Following the announcement last Thursday by Senator Rand Paul that he was endorsing former Massachusetts Governor Mitt Romney as the Republican Party’s nominee for President, he took time to respond to critics of that decision in an interview with Peter Schiff. Said Rand: "Supporting the [Republican] nominee has been part of my [effort] to have influence…. If Republicans see that you are not going to support the nominee, then doors close."
Rand’s strategy is much more political than ideological. He feels that he can do business with and make binding agreements with parties with whom he has major disagreements but those agreements can only be made if he is allowed “inside.”
That may be a very good strategy, according to Bob Akimbo, writing at the DailyPaul.com blog:
Let’s learn a lesson from the Trojan War. We can bang on the walls of the Federal Reserve until our fists bleed, but it will be a … lot easier if someone opens the door for us from the inside…
His endorsement of Romney gives him the political capital to put those issues [he favors] front and center…. Did you see that opportunity three years ago?
There is a strong element of pragmatism in Paul’s endorsement of Romney. In responding to his critics Paul told Schiff, “People say that ‘you’re selling your soul.’ No, I’m supporting the party that I belong to, in order to try to work within the party to get things [done] that I believe in.” But he added that an endorsement of an individual with whom he has major disagreements doesn’t mean that he’s somehow sold out to that individual:
An endorsement doesn’t change any of [my] philosophy….
There are areas of agreement.… People want to characterize everybody as either being good or evil…. There are definitely things in between.

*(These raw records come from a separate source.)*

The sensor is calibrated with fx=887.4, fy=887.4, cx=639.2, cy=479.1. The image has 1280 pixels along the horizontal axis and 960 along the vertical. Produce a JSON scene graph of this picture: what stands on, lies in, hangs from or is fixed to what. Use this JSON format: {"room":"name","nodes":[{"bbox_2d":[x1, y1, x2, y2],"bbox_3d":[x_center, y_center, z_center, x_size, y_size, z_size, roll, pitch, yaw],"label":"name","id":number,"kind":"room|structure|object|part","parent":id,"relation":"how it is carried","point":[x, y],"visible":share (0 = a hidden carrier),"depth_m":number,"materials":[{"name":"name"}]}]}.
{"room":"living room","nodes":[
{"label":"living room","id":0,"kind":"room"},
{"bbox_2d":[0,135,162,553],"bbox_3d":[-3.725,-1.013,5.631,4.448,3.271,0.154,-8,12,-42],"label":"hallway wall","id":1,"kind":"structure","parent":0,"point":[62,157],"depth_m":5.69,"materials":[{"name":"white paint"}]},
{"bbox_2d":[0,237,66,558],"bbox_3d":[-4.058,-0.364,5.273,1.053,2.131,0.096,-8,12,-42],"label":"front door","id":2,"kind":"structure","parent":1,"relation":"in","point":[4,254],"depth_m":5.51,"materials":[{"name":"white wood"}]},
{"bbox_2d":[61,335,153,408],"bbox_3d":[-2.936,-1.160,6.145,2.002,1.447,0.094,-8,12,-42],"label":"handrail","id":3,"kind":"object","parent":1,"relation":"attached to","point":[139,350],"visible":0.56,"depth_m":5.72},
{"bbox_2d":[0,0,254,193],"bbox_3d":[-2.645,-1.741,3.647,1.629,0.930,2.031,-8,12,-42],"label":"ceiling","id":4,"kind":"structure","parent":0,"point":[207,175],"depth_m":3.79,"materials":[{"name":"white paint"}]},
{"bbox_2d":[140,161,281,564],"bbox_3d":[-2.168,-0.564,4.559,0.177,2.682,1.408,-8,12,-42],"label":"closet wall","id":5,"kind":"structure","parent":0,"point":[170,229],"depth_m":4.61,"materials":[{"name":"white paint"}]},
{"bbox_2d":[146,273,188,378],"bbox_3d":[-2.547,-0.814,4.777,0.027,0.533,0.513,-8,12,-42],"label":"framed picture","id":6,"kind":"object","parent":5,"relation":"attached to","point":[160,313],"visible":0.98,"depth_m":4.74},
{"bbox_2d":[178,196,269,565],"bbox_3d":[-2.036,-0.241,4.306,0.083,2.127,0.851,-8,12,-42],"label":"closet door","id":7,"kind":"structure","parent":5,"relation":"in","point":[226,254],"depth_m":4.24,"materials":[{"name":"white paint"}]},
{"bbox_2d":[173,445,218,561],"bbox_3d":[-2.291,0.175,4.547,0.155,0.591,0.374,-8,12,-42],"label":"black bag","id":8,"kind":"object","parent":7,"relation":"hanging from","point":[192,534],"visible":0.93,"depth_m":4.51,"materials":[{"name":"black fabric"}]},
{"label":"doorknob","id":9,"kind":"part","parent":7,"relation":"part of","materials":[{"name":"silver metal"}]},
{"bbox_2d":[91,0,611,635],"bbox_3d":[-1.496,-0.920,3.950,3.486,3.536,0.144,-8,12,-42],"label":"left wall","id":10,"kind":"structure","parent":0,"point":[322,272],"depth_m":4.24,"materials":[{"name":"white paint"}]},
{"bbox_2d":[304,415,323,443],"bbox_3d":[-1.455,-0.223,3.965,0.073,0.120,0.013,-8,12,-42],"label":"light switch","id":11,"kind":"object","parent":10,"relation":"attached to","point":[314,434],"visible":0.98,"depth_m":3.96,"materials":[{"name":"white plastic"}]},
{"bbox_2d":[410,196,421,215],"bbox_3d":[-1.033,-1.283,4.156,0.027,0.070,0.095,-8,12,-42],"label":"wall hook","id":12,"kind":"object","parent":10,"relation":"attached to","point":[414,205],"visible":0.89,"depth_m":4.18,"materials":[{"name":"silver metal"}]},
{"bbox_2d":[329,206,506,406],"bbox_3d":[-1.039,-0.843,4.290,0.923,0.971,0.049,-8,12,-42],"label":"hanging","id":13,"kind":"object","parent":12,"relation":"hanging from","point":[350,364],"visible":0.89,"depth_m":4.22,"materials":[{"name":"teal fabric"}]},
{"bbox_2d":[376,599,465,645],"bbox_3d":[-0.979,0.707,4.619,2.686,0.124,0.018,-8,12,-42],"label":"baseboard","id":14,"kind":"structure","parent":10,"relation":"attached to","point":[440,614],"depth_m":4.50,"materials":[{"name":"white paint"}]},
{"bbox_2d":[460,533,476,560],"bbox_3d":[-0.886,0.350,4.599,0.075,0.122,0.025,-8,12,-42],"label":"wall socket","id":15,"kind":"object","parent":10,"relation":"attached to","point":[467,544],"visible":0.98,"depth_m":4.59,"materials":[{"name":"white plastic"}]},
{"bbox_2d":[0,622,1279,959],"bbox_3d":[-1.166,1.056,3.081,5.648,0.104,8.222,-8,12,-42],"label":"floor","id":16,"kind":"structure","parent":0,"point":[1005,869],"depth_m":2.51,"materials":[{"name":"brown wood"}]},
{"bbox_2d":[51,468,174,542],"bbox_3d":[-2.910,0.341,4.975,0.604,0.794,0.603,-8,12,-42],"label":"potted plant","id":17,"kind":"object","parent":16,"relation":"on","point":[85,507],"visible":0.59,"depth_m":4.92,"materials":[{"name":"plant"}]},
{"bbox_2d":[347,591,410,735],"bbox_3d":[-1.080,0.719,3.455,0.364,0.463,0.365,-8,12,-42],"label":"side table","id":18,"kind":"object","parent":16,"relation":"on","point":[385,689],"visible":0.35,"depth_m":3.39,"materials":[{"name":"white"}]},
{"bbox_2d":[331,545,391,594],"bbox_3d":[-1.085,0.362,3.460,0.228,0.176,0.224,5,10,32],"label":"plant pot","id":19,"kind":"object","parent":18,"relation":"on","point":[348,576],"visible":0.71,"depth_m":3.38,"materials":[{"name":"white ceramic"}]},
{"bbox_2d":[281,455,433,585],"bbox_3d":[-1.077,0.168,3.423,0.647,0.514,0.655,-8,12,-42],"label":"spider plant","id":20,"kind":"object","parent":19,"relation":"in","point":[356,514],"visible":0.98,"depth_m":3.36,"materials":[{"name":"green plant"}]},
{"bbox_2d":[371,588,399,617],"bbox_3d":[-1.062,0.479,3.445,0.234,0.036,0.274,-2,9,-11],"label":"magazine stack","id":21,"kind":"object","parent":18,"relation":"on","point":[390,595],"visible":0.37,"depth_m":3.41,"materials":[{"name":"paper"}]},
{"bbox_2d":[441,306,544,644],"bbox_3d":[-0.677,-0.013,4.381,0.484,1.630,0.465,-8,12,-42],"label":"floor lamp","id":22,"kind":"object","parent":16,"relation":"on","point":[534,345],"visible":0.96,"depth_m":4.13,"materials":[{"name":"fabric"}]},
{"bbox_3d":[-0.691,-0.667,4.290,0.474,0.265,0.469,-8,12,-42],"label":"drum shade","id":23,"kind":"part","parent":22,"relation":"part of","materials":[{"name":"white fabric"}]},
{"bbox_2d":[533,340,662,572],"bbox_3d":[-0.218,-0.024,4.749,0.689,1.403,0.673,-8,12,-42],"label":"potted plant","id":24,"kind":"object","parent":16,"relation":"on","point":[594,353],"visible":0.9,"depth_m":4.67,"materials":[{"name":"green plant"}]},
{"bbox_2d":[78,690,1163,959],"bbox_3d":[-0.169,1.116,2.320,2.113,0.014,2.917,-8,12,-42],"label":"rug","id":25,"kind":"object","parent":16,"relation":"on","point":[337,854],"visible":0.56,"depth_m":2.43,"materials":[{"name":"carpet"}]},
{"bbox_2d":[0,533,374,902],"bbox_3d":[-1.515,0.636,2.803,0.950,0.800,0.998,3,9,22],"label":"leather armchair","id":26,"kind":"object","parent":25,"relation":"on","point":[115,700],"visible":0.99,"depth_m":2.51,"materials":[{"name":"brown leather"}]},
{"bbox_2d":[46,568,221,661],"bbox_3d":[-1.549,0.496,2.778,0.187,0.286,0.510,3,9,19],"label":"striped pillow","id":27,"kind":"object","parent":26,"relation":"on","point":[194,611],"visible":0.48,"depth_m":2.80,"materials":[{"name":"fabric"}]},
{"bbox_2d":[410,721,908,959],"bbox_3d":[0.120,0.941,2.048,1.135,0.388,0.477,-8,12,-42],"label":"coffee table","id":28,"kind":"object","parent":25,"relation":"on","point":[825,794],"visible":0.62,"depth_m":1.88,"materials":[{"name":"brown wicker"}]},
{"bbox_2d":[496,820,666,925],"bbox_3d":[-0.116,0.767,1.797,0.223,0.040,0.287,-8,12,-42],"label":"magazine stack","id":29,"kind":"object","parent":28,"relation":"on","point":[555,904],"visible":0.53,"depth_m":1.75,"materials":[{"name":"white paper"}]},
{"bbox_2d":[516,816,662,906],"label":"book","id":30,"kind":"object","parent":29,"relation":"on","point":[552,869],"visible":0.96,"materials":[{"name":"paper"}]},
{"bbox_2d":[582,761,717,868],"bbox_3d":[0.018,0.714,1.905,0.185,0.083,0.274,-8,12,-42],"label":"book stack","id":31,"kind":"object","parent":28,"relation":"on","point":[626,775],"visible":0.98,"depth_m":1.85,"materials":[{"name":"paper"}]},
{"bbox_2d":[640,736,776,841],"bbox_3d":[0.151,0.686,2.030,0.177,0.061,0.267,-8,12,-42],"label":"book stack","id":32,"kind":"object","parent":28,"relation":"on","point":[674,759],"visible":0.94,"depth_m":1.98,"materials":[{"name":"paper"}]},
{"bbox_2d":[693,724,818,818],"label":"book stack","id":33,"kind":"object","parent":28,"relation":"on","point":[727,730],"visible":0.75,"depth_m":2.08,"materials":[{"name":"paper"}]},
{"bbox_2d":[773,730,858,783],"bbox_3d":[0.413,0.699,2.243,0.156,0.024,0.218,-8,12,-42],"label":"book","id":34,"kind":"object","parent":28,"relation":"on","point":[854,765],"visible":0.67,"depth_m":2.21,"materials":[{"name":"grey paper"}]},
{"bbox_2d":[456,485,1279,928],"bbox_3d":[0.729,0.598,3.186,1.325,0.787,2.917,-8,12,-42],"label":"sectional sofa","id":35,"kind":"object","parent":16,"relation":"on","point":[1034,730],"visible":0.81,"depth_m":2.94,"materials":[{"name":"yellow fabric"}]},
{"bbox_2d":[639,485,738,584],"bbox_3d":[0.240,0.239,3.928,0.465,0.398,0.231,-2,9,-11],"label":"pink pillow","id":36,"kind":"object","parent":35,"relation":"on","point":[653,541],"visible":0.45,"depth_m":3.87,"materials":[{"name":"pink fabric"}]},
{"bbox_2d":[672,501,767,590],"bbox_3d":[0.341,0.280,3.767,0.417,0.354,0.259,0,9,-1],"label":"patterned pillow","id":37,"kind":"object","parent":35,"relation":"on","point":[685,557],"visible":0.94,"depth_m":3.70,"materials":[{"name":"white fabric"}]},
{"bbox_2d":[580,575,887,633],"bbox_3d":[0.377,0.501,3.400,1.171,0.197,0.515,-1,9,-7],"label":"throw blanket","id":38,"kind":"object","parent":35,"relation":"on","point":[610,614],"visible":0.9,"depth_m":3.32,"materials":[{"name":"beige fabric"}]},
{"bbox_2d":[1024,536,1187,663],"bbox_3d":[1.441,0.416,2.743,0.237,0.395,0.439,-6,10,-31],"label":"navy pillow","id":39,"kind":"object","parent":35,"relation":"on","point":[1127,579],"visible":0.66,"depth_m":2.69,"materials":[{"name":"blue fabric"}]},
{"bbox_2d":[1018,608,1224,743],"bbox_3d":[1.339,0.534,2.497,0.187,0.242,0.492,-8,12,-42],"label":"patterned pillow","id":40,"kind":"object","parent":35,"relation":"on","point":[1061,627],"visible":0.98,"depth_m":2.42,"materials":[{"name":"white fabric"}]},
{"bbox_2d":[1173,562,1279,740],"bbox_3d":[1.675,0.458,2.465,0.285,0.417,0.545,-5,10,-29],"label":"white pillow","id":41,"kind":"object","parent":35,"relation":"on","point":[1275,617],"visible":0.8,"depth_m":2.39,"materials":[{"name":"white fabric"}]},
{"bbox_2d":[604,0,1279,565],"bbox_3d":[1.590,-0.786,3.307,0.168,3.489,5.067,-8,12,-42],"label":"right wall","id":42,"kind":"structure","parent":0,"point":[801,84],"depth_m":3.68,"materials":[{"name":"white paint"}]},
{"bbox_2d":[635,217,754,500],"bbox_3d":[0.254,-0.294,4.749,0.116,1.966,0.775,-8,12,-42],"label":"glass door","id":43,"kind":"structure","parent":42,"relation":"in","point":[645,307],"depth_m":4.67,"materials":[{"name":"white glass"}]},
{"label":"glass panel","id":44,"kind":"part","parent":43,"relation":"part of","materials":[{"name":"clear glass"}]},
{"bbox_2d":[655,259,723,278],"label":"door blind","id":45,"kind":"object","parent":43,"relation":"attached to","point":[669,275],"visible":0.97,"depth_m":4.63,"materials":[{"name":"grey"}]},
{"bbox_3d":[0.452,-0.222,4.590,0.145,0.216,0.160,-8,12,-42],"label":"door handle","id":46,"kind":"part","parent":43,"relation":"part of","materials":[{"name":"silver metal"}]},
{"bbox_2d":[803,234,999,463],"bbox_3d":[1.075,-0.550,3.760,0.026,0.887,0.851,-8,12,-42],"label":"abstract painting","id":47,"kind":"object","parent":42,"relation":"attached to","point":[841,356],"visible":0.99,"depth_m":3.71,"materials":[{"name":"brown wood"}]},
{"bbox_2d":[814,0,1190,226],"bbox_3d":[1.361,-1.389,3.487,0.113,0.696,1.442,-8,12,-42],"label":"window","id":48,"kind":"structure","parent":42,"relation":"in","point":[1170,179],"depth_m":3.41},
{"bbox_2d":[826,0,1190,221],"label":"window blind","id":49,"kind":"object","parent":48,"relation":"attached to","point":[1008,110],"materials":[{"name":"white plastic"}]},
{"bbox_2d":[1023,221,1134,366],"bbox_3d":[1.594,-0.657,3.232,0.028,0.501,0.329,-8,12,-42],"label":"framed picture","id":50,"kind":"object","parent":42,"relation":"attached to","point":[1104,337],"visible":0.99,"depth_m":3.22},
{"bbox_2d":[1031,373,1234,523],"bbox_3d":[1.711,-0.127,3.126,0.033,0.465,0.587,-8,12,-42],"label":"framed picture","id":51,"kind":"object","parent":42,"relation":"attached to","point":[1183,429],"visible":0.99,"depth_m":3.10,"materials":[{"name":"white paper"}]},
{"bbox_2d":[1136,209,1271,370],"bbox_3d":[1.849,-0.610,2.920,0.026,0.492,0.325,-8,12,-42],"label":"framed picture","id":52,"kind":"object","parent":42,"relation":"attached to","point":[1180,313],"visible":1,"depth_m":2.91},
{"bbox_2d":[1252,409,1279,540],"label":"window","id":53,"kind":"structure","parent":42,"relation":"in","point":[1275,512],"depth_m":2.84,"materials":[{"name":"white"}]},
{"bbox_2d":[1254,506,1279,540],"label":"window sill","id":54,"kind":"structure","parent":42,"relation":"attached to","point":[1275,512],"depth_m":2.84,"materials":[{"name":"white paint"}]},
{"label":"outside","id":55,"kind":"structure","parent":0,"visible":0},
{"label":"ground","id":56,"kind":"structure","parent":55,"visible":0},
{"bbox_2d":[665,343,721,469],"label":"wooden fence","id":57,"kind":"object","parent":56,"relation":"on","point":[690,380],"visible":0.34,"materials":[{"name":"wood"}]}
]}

This is Paul’s backhanded way of saying that he got some “quid pro quo” out of his 30-minute meeting with Romney before making his announcement last week. Rand said that, based on that conversation, Romney will now support auditing of the Federal Reserve, that he will oppose the SOPA legislation threatening Internet privacy, that he will allow construction of the Keystone XL Pipeline, and that he would sign the REINS Act that would require the Congress to vote on major pieces of regulations drawn up by government agencies.
Paul’s decision was also based on political reality. By failing to endorse Romney, Paul would put into jeopardy the chairmanships of several state Republican parties. He explained:
We’ve won the chairmanship of several parties now. Iowa, Nevada and I think Maine. We have a large control of the … party. Many of the rules of the party are that you can’t be chairman and not endorse the nominee of the party. So do we want to give up those chairmanships?
If we give up those chairmanships and don’t stay part of the party then everything my dad has done, all of the thankless hours and days that he has traveled for 2007, 2008, 2011 and 2012, all of those hours will be for naught.
We are actually in a position where we have significant power within the party, and the Romney campaign and everybody else realizes that we are going to be a force to be reckoned with…
Paul is also clearly looking to 2016 when his Senate term ends, just in time for a run for the presidency:
When I ran for the Senate [in 2010] I made a promise that I would support the nominee [whoever he was]. This was … necessary because my father had not supported the nominee in 2008, and one of the campaign tactics [used] against me was: "your dad didn’t support the nominee, and if you won’t [then] we don’t want you in our party."
If he runs in 2016 that can’t be used against him.
But Paul is running big risks of alienating precisely those supporters who have propelled him onto the national scene. As the press release from Libertarian Party headquarters noted:
It’s what Rand Paul did not say that Mitt Romney will support that tells us what we really need to know.
He did not say that Mitt Romney would cut federal spending.
He did not say that Mitt Romney would never raise taxes.
He did not say that Mitt Romney would end Obamacare.
He did not say that Mitt Romney would bring the troops home from Afghanistan.
As Joe Wolverton pointed out in The New American on Friday, “It seems unlikely that a politician as savvy as Rand Paul … would ever take the loyalty of [his supporters] for granted…. The millions of Americans who considered his father the last great hope for the restoration of the Republic … are, at the end of the day, not soldiers in the Ron Paul Battalion, but are in fact an army in the cause of liberty and the Constitution.” If those soldiers perceive Rand Paul as just another politician seeking his own end, they will scatter to the wind and that great cause will suffer a mighty blow. Surely Rand Paul knows that but is willing to take the risk.